• **YOUR ASSIGNMENT**
Using the records below, reproduce exactly the lines from the one containing "In picture 4, draw" through the end, and nothing more; skip the images.

(Stored items)

((

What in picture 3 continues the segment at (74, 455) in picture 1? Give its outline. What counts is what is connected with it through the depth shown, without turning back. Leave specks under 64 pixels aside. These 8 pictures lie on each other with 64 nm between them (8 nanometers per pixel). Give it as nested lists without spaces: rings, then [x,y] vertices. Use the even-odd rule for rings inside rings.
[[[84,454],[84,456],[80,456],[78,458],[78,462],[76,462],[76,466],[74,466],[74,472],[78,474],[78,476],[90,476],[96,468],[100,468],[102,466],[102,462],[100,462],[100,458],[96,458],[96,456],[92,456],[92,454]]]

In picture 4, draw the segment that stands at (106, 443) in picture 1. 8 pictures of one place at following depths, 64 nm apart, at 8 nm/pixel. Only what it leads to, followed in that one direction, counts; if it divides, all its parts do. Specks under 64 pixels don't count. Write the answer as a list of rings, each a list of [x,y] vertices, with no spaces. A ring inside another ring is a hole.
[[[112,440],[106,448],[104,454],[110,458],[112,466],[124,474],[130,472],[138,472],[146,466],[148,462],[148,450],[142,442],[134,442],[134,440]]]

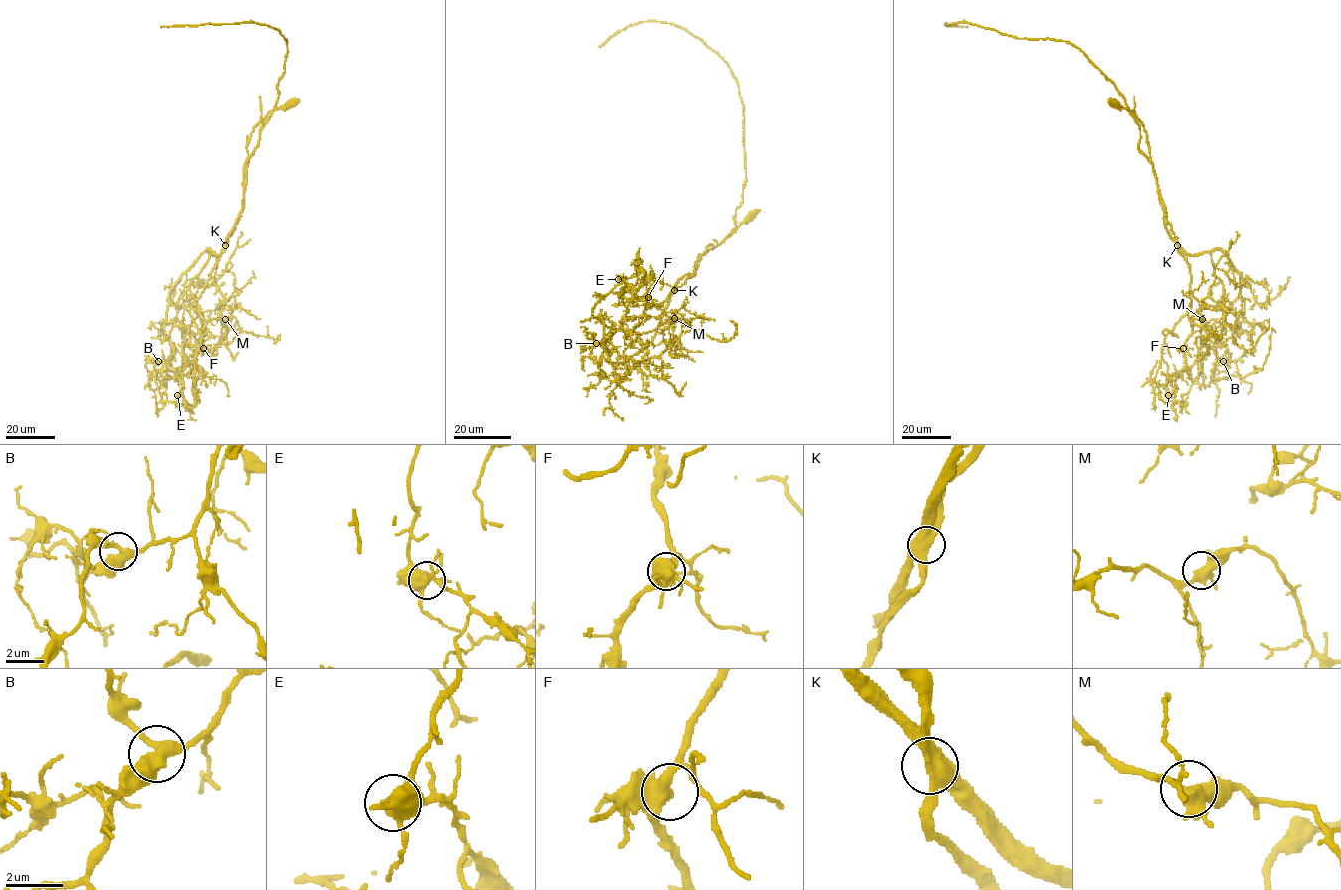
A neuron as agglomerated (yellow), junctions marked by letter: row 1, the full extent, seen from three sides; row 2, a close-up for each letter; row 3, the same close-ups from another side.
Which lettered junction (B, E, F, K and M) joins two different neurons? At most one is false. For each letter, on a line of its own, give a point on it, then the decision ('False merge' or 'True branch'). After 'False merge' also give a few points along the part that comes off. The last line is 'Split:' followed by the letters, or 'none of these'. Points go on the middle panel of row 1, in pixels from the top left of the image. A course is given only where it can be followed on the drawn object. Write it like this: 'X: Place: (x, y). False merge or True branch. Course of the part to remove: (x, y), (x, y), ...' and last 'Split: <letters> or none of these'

))

• **ANSWER TO THE PROBLEM**
In picture 4, draw the segment that stands at (106, 443) in picture 1. 8 pictures of one place at following depths, 64 nm apart, at 8 nm/pixel. Only what it leads to, followed in that one direction, counts; if it divides, all its parts do. Specks under 64 pixels don't count. Write the answer as a list of rings, each a list of [x,y] vertices, with no spaces. A ring inside another ring is a hole.
[[[112,440],[106,448],[104,454],[110,458],[112,466],[124,474],[130,472],[138,472],[146,466],[148,462],[148,450],[142,442],[134,442],[134,440]]]

A neuron as agglomerated (yellow), junctions marked by letter: row 1, the full extent, seen from three sides; row 2, a close-up for each letter; row 3, the same close-ups from another side.
Which lettered junction (B, E, F, K and M) joins two different neurons? At most one is false. For each letter, on a line of its own, give a point on it, then the decision ('False merge' or 'True branch'). After 'False merge' also give a few points along the part that comes off. The last line is 'Split:' followed by the letters, or 'none of these'. Points go on the middle panel of row 1, in pixels from the top left of the image. A course is given only where it can be followed on the drawn object. Write it like this: 'X: Place: (x, y). False merge or True branch. Course of the part to remove: (x, y), (x, y), ...' and last 'Split: <letters> or none of these'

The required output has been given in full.